Legal Fiction: Infringement in the case of derivatives of substances under patent
On the impact of the Section 3(d) challenge to the B polymorph patent application on the present infringement determination, the DB held that “merely because an inventor applies for a latter patent that is already objectively included in a prior patent, but which inventor subjectively feels needs a separate patent application, doesn‘t mean it is to be taken at face value and therefore neither Section 3(d) or abandonment of subsequent patent application can be used to read into terms of prior application, which has to be construed on its own terms.” However, the Court goes on to examine Section 3(d) and finds it contains a deeming fiction in relation to ‘salts, esters, ethers, polymorphs, metabolites, pure form, particle size, isomers, mixtures of isomers, complexes, combinations and other derivatives of known substance’, namely, that they are to be considered as the same substance as the known substance.
The DB then holds that the deeming fiction in Section 3(d) implies that when a patent application for a substance is rejected by Section 3(d) because it is a derivative of known substance, that substance would automatically be deemed to be covered and disclosed by the prior art on the basis of which the application was rejected, i.e., the known substance if under patent.
“73. We understand Section 3(d) as a positive provision that in fact recognizes incremental innovation while cautioning that the incremental steps may sometimes be so little that the resultant product is no different from the original. The inherent assumption in this is that an infringement of the resultant product would therefore be an infringement of the original i.e. the known substance and by no stretch of imagination can Section 3(d) be interpreted as constituting a defence to infringement.”

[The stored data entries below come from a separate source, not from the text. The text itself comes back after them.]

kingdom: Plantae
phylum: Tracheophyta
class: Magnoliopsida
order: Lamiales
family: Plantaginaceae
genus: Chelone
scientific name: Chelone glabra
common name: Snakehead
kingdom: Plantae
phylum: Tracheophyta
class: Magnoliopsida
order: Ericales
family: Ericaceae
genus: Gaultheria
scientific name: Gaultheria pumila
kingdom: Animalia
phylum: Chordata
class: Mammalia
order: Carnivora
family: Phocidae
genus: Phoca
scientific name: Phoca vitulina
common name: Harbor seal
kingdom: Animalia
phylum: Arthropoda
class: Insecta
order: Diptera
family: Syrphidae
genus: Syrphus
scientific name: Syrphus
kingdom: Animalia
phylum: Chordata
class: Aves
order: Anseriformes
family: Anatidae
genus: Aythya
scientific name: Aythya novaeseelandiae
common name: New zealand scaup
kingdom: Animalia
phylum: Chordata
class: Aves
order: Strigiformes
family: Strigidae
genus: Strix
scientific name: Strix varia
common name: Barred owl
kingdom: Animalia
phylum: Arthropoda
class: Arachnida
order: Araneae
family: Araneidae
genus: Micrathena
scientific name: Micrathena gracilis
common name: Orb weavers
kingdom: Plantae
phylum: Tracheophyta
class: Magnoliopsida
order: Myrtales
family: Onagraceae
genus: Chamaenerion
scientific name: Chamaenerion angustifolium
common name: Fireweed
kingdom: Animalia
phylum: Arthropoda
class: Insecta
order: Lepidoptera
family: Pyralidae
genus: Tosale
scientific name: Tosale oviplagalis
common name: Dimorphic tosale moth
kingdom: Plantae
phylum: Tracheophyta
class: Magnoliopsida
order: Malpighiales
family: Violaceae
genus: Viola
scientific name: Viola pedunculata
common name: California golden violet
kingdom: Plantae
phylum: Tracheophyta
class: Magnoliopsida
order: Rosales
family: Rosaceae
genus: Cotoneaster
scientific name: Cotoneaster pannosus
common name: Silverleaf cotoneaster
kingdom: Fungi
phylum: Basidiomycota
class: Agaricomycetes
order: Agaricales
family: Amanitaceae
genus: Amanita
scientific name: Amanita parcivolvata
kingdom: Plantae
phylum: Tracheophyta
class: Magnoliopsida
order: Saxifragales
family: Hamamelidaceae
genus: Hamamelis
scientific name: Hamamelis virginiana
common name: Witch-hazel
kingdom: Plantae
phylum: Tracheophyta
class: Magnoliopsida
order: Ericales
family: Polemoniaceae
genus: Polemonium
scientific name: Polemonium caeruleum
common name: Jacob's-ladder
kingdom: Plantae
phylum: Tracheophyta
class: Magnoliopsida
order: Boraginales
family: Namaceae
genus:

Thus, what Section 3(d) does impact, apart from the prosecution of a patent application, is the construction of claims of the patent of the known substance whose ‘salts, esters, ethers, polymorphs, metabolites, pure form, particle size, isomers, mixtures of isomers, complexes, combinations and other derivatives of known substance’ is sought to be patented independently (but fails because of Section 3(d)). Now, ‘disclosed’ and ‘covered’ by a patent refer to two separate concepts. ‘Covered’ refers to whether a certain product can be said to be within the four corners of the claims of the suit patent and it relevant in an infringement analysis. The ruling of the court would mean that these salts, esters, etc. would be deemed to be covered by the patent and thus any manufacture of these would infringe the original patented product. ‘Disclosed’ would refer to whether the patent adequately teaches a certain aspect of an invention – whether chemical composition, structure, use, etc and is relevant to a validity analysis. Thus, there might be cases, like this one, where a patent covers a salt, ester, etc. for the purpose of infringement, but does not actually teach the distilling out or manufacture of that particular salt, ester, etc.
Would this make it easier for patent holders to bring infringement suits? Will this mean less stringent disclosure (of variations and uses of variations) in patents on chemical compounds? What are other possible impacts? A shout out to our readers to share their comments!